Con Edison will triple its energy efficiency programs with an investment of more than $1.5 billion by 2025, helping customers reduce their reliance on natural gas with incentives for ground and air-source heat pumps.
“Energy efficiency is one of the most effective ways of reducing greenhouse gas emissions while saving money; and heat pump technology, in particular, has improved considerably over the years,” Bresette said.
Con Edison will also continue its support for electric vehicle adoption, McAvoy said.
Staff at the New York State Department of Public Service (DPS) recommended the state’s investor-owned electric utilities be required to incorporate EV-charging infrastructure into their capital planning budgets. DPS staff also recommend in a January 13 white paper that the Public Service Commission establish a statewide “make-ready program” that would provide incentives for electric vehicle charging stations.
Utilities and public service commissions have taken a “good first step” toward electric vehicle adoption, Kathy Harris, clean vehicles and fuels advocate for the Natural Resources Defense Council, told Utility Dive. Challenges to adoption include awareness and load management, according to Harris.
“Utilities need to consider how to integrate electric vehicles into their grids,” Harris said. Utilities also need to design rates to encourage off-peak EV charging. Otherwise, drivers will charge their vehicles as soon as they reach their destination, she said.
“One barrier to electric vehicle adoption is a lack of consumer awareness,” Harris said. Utilities have an opportunity in their constant communication with customers to provide information about EVs and the availability of charging stations.

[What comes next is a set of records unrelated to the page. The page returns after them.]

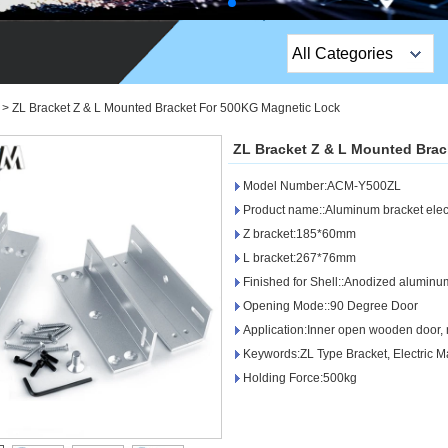
All Categories
Top Sales Products
>
ZL Bracket Z & L Mounted Bracket For 500KG Magnetic Lock
EM Lock /Rim Lock /
ZL Bracket Z & L Mounted Bra
Stripe Lock
Model Number:ACM-Y500ZL
Exit Button
Product name::Aluminum bracket elect
Z bracket:185*60mm
Network camera
L bracket:267*76mm
Finished for Shell::Anodized aluminu
Sauna Door Lock
Opening Mode::90 Degree Door
Access Control
Application:Inner open wooden door, 
Keywords:ZL Type Bracket, Electric M
Alarm Sensors
Holding Force:500kg
Access Control Cards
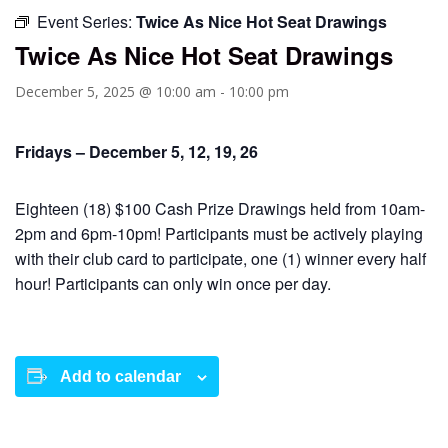
Event Series:
Twice As Nice Hot Seat Drawings
Twice As Nice Hot Seat Drawings
December 5, 2025 @ 10:00 am
-
10:00 pm
Fridays – December 5, 12, 19, 26
Eighteen (18) $100 Cash Prize Drawings held from 10am-
2pm and 6pm-10pm! Participants must be actively playing
with their club card to participate, one (1) winner every half
hour! Participants can only win once per day.
Add to calendar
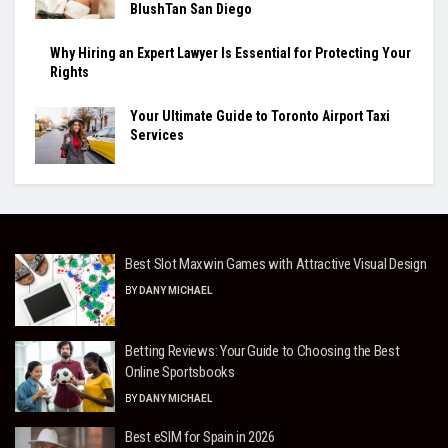
BlushTan San Diego
Why Hiring an Expert Lawyer Is Essential for Protecting Your
Rights
Your Ultimate Guide to Toronto Airport Taxi
Services
Best Slot Maxwin Games with Attractive Visual Design
BY
DANY MICHAEL
Betting Reviews: Your Guide to Choosing the Best
Online Sportsbooks
BY
DANY MICHAEL
Best eSIM for Spain in 2026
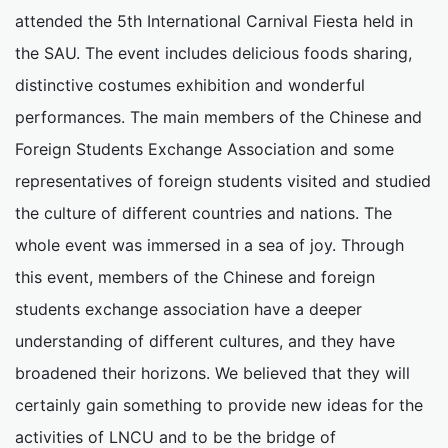
attended the 5th International Carnival Fiesta held in
the SAU. The event includes delicious foods sharing,
distinctive costumes exhibition and wonderful
performances. The main members of the Chinese and
Foreign Students Exchange Association and some
representatives of foreign students visited and studied
the culture of different countries and nations. The
whole event was immersed in a sea of joy. Through
this event, members of the Chinese and foreign
students exchange association have a deeper
understanding of different cultures, and they have
broadened their horizons. We believed that they will
certainly gain something to provide new ideas for the
activities of LNCU and to be the bridge of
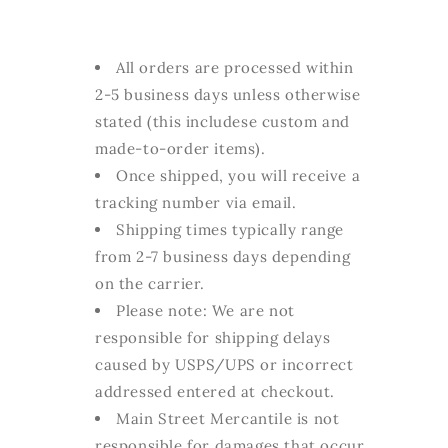
All orders are processed within
2-5 business days unless otherwise
stated (this includese custom and
made-to-order items).
Once shipped, you will receive a
tracking number via email.
Shipping times typically range
from 2-7 business days depending
on the carrier.
Please note: We are not
responsible for shipping delays
caused by USPS/UPS or incorrect
addressed entered at checkout.
Main Street Mercantile is not
responsible for damages that occur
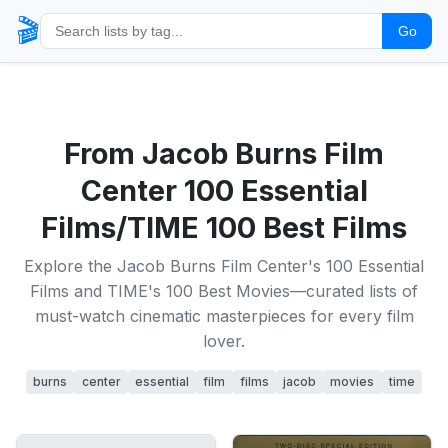
🎬
Go
From Jacob Burns Film
Center 100 Essential
Films/TIME 100 Best Films
Explore the Jacob Burns Film Center's 100 Essential
Films and TIME's 100 Best Movies—curated lists of
must-watch cinematic masterpieces for every film
lover.
burns
center
essential
film
films
jacob
movies
time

“Accelerating the adoption of electric vehicles is in the interest of everyone, including utilities,” EESI’s Bresette said.
“Basically, EVs are four-wheeled batteries and can serve as storage to help utilities manage supply and demand,” according to Bresette. “We are working on on-bill financing programs for EVs with utilities in other parts of the country," he added.
McAvoy also told shareholders that letting utilities own large-scale solar and wind farms would help New York City and State achieve their climate goals. New York State’s Climate Leadership and Community Protection Act (CLCPA) mandates moving to 70% renewable energy by 2030 and cutting greenhouse gas emissions 85% by 2050.
Con Edison’s Clean Energy Businesses owns and operates major solar farms outside of New York, operating 122 renewable projects across 19 states, according to the company’s 2019 annual report. Utilities in New York State are barred by regulation from owning renewable energy facilities within the state.